Le vice-président de la Commission invitait les Etats membres à agir ensemble « dans un esprit de confiance mutuelle ». Il leur demandait de « penser européen » et d’« agir européen », ajoutant : « Il est temps que les Européens coopèrent mieux et plus étroitement pour veiller à la sécurité des citoyens ». Frans Timmermans soulignait la volonté de la Commission de favoriser des actions conjointes contre le terrorisme et de « renforcer les capacités collectives » de l’Union. Il appelait à un « changement radical » à l’échelon des Etats membres et de leurs autorités chargées de faire respecter la loi. « Bien que la sécurité soit une responsabilité qui incombe en premier lieu aux Etats membres, affirmait-il, les menaces transnationales telles que le terrorisme ne peuvent être gérées efficacement si une approche européenne commune n’existe pas ».

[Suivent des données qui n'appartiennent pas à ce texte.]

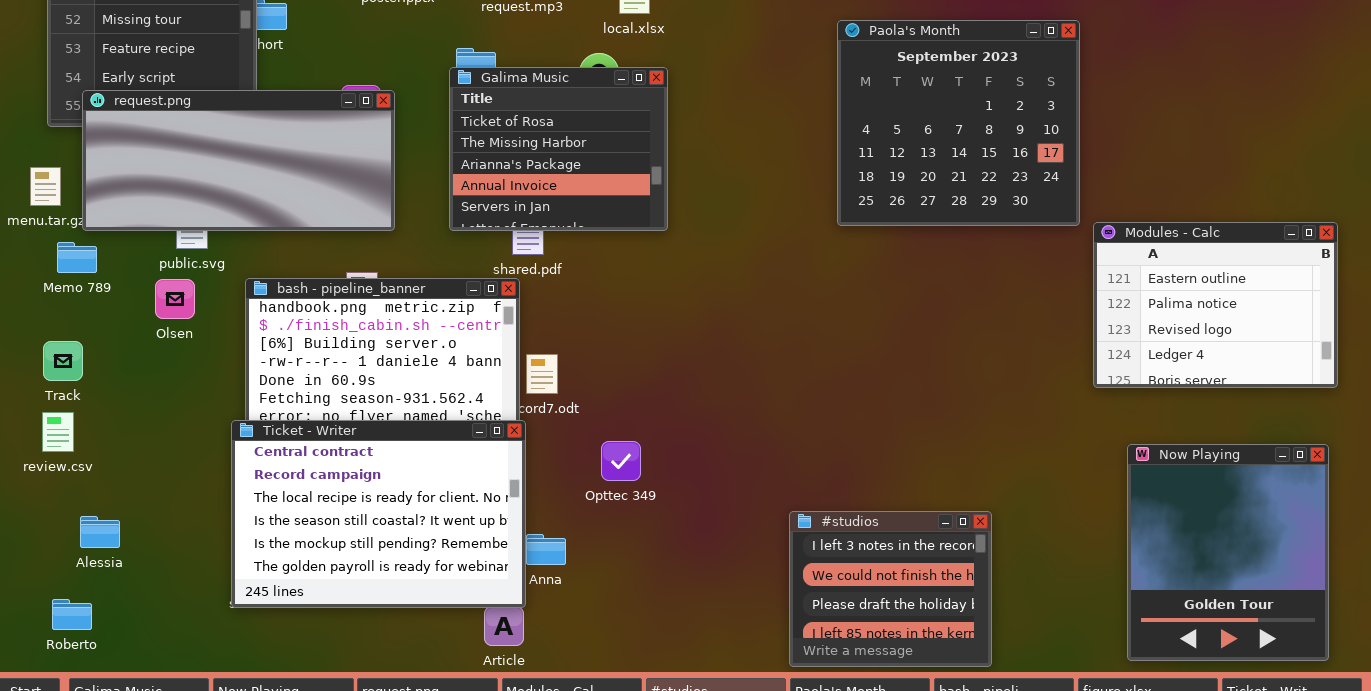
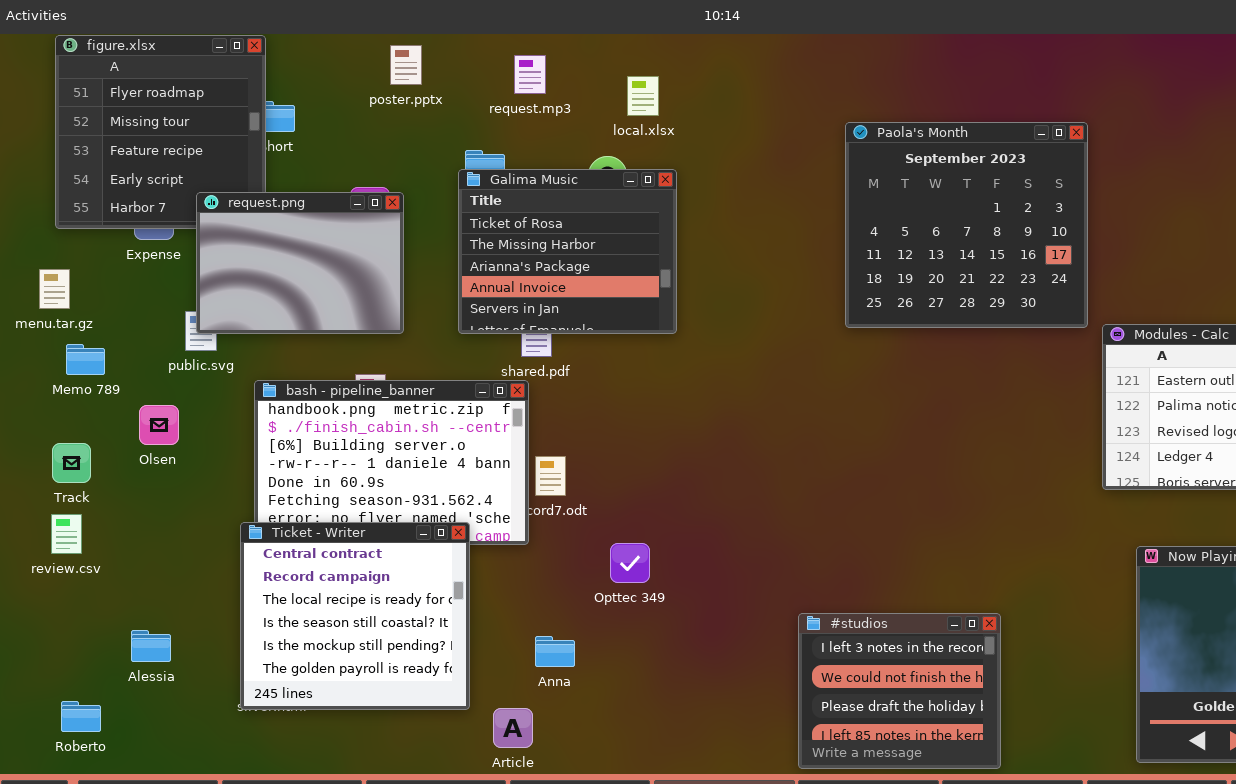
request.png: [82,90,395,231] -> [196,192,404,334], resized
Olsen: [155,279,195,319] -> [139,405,179,445], moved
Ticket - Writer: [231,420,526,608] -> [240,522,470,710], resized
Alessia: [80,516,120,548] -> [131,630,171,662], moved

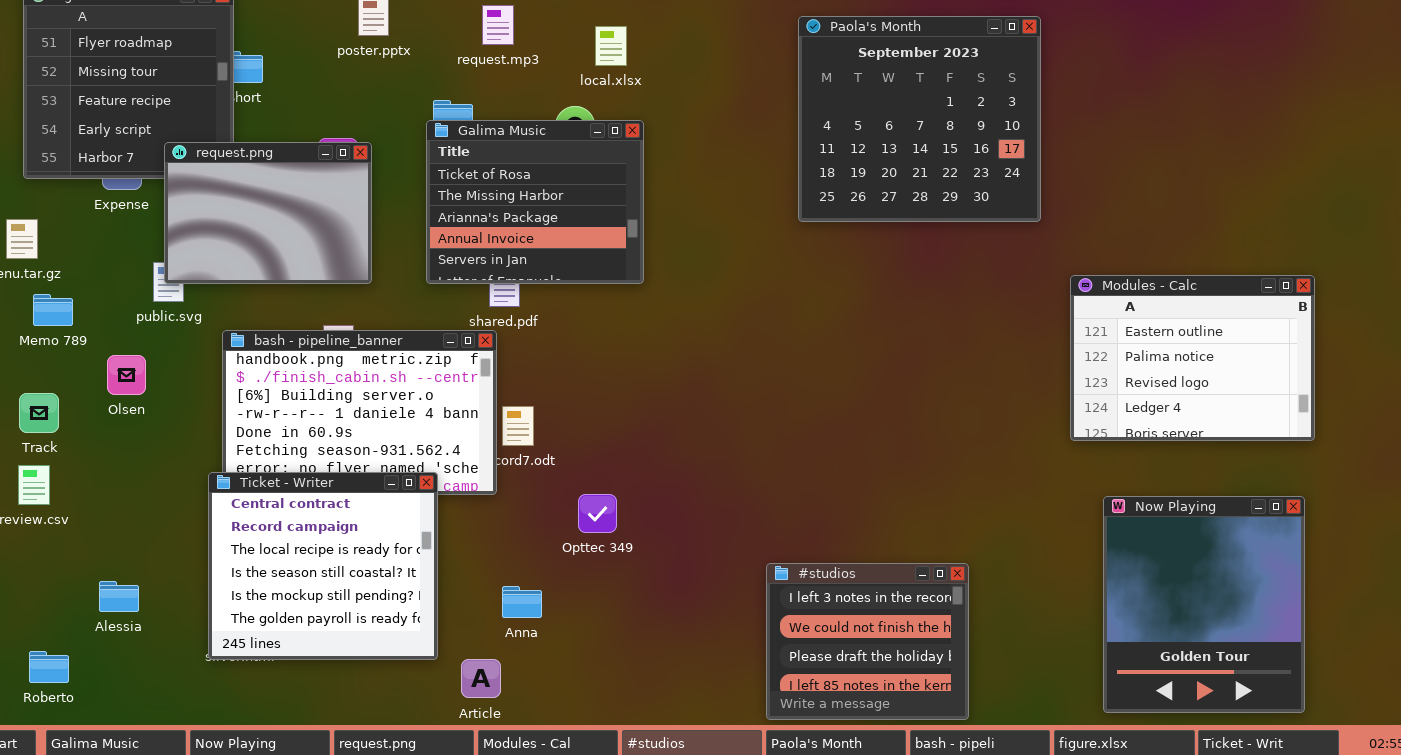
Paola's Month: [845,122,1088,328] -> [798,16,1041,222], moved

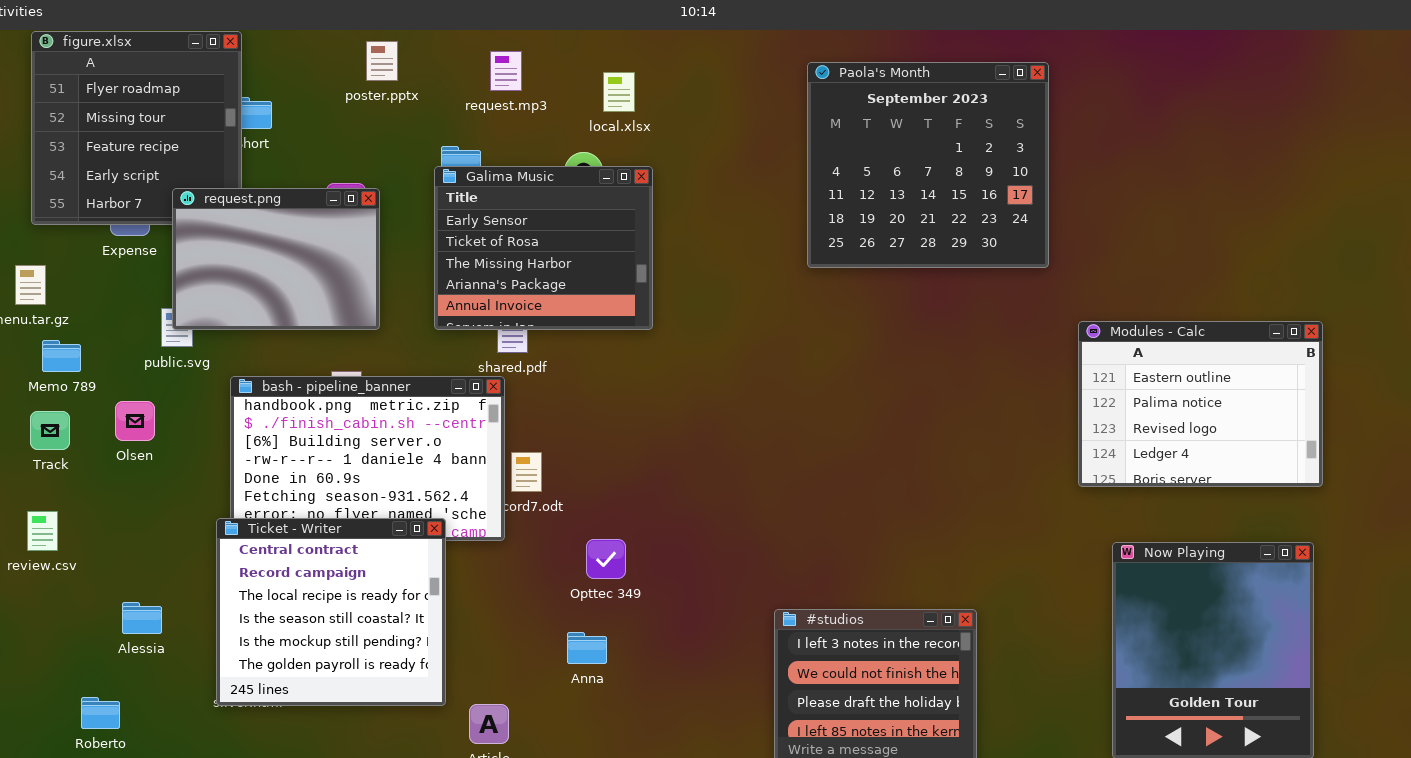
Galima Music: [426,120,644,284] -> [434,166,653,330], scrolled up 1 row
Track: [19,393,59,433] -> [30,411,70,450], moved
Alessia: [99,581,139,612] -> [122,602,162,634], moved
Anna: [502,586,542,618] -> [567,632,607,664], moved
Roberto: [29,651,69,683] -> [81,697,120,729], moved

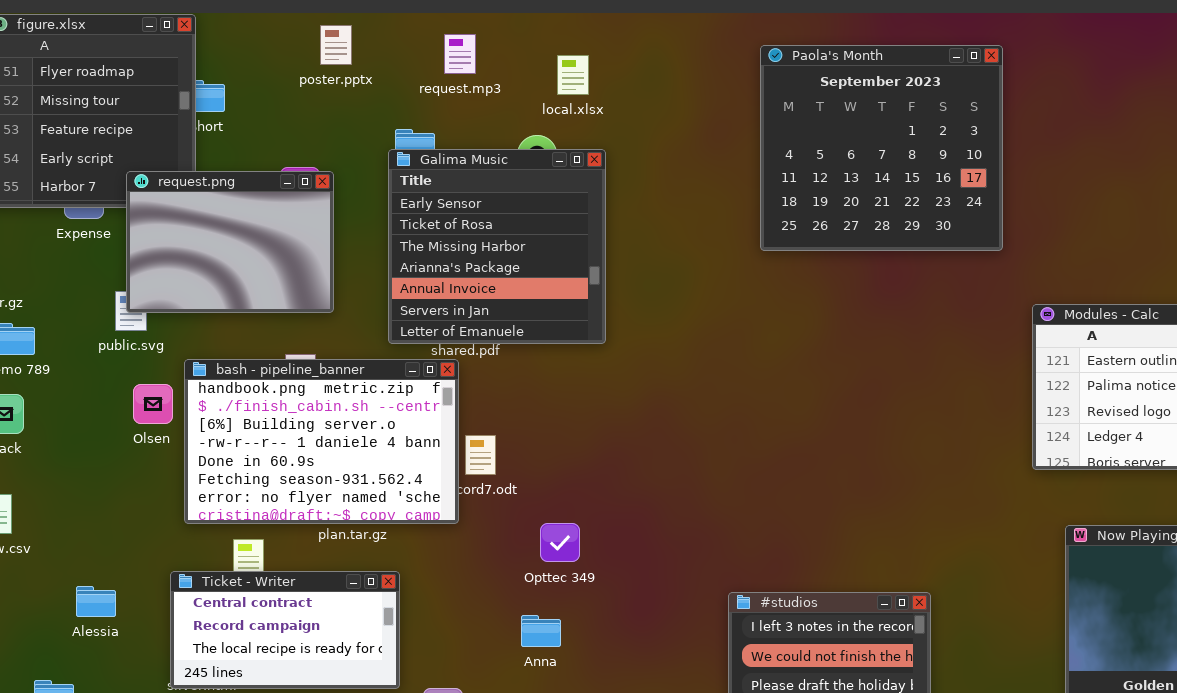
Galima Music: [434,166,653,330] -> [388,149,606,344], resized
Olsen: [115,401,155,441] -> [133,384,173,424], moved
Ticket - Writer: [216,518,446,706] -> [170,571,400,689], resized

Une expérience bruxelloise

Francophile et francophone (il a été élève à l’ENA et possède une maison dans le Gers), Sir Julian King, qui aura 52 ans le 22 août, connaît bien les rouages des institutions bruxelloises au sein desquelles il a travaillé de 2004 à 2009, d’abord comme représentant permanent de son pays auprès du Comité politique et de sécurité (COPS), ensuite comme chef de cabinet du commissaire au commerce extérieur, Peter Mandelson puis Catherine Ashton, avant d’être nommé ambassadeur en Irlande. Toutefois, en dépit de son expérience diplomatique, sa tâche ne sera pas facile, ne serait-ce que parce que, comme l’a rappelé Frans Timmermans, la lutte contre le terrorisme relève de la compétence régalienne des Etats et que ceux-ci disposent déjà depuis 2007 d’un coordonnateur, le Belge Gilles de Kerchove, chargé au sein du Conseil de veiller à l’application de la stratégie européenne en matière d’antiterrorisme. Le rôle de la Commission reste secondaire dans ce domaine.

Le choix d’un Britannique pour aider à coordonner la sécurité européenne est d’autant plus paradoxal que l’idée même est très contestée en Grande-Bretagne. Cité par le quotidien The Independant, le porte-parole du parti eurosceptique UKIP pour les questions de défense, l’eurodéputé Mike Hookem, a déclaré après la désignation de Sir Julian King : « M. Juncker doit être littéralement fou s’il pense que le peuple britannique va souscrire à une union de la sécurité avec l’Union européenne. Croit-il vraiment que les bureaucrates sans expérience de la Commission européenne sont mieux placés que les services de sécurité britanniques pour assurer la sécurité de la Grande-Bretagne ? »

Le gouvernement britannique rappelle que la Grande-Bretagne entend rester un partenaire actif de l’Union européenne tant qu’elle en est membre. Il souligne que la sécurité est « un problème vital » pour tous les Etats et que la coopération au sein de l’UE peut aider à assurer la meilleure protection de tous. Il accueille donc avec satisfaction la mission confiée au nouveau commissaire. Celui-ci n’ira pas au bout de son mandat si la Grande-Bretagne sort de l’Union européenne avant l’expiration des pouvoirs de la Commission en 2019. Mais la question des relations entre Londres et Bruxelles dans le domaine de la sécurité continuera de se poser après le « Brexit ». L’UE aura toujours besoin de coopérer avec les services britanniques, dont la qualité est reconnue. Sir Julian King pourrait alors, le moment venu, faire valoir ses talents de négociateur.